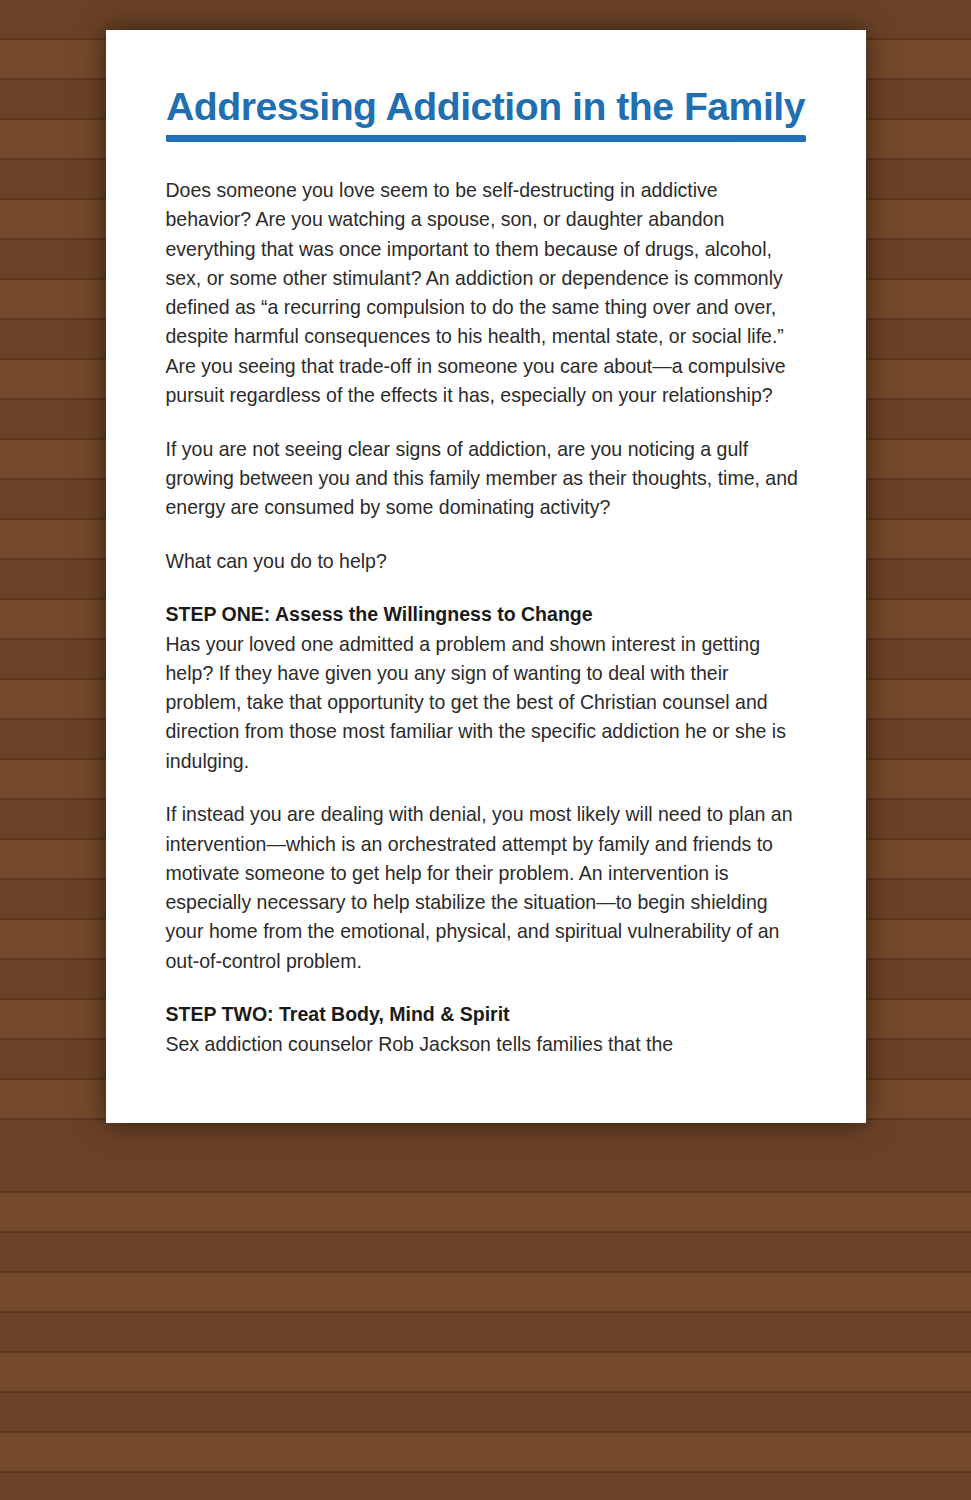Addressing Addiction in the Family
Does someone you love seem to be self-destructing in addictive behavior? Are you watching a spouse, son, or daughter abandon everything that was once important to them because of drugs, alcohol, sex, or some other stimulant? An addiction or dependence is commonly defined as “a recurring compulsion to do the same thing over and over, despite harmful consequences to his health, mental state, or social life.” Are you seeing that trade-off in someone you care about—a compulsive pursuit regardless of the effects it has, especially on your relationship?
If you are not seeing clear signs of addiction, are you noticing a gulf growing between you and this family member as their thoughts, time, and energy are consumed by some dominating activity?
What can you do to help?
STEP ONE: Assess the Willingness to Change
Has your loved one admitted a problem and shown interest in getting help? If they have given you any sign of wanting to deal with their problem, take that opportunity to get the best of Christian counsel and direction from those most familiar with the specific addiction he or she is indulging.
If instead you are dealing with denial, you most likely will need to plan an intervention—which is an orchestrated attempt by family and friends to motivate someone to get help for their problem. An intervention is especially necessary to help stabilize the situation—to begin shielding your home from the emotional, physical, and spiritual vulnerability of an out-of-control problem.
STEP TWO: Treat Body, Mind & Spirit
Sex addiction counselor Rob Jackson tells families that the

• • •

Problem statement>
Give all of the material again, exactly, apart from the pictures.

Exercise output>
Addressing Addiction in the Family
Does someone you love seem to be self-destructing in addictive behavior? Are you watching a spouse, son, or daughter abandon everything that was once important to them because of drugs, alcohol, sex, or some other stimulant? An addiction or dependence is commonly defined as “a recurring compulsion to do the same thing over and over, despite harmful consequences to his health, mental state, or social life.” Are you seeing that trade-off in someone you care about—a compulsive pursuit regardless of the effects it has, especially on your relationship?
If you are not seeing clear signs of addiction, are you noticing a gulf growing between you and this family member as their thoughts, time, and energy are consumed by some dominating activity?
What can you do to help?
STEP ONE: Assess the Willingness to Change
Has your loved one admitted a problem and shown interest in getting help? If they have given you any sign of wanting to deal with their problem, take that opportunity to get the best of Christian counsel and direction from those most familiar with the specific addiction he or she is indulging.
If instead you are dealing with denial, you most likely will need to plan an intervention—which is an orchestrated attempt by family and friends to motivate someone to get help for their problem. An intervention is especially necessary to help stabilize the situation—to begin shielding your home from the emotional, physical, and spiritual vulnerability of an out-of-control problem.
STEP TWO: Treat Body, Mind & Spirit
Sex addiction counselor Rob Jackson tells families that the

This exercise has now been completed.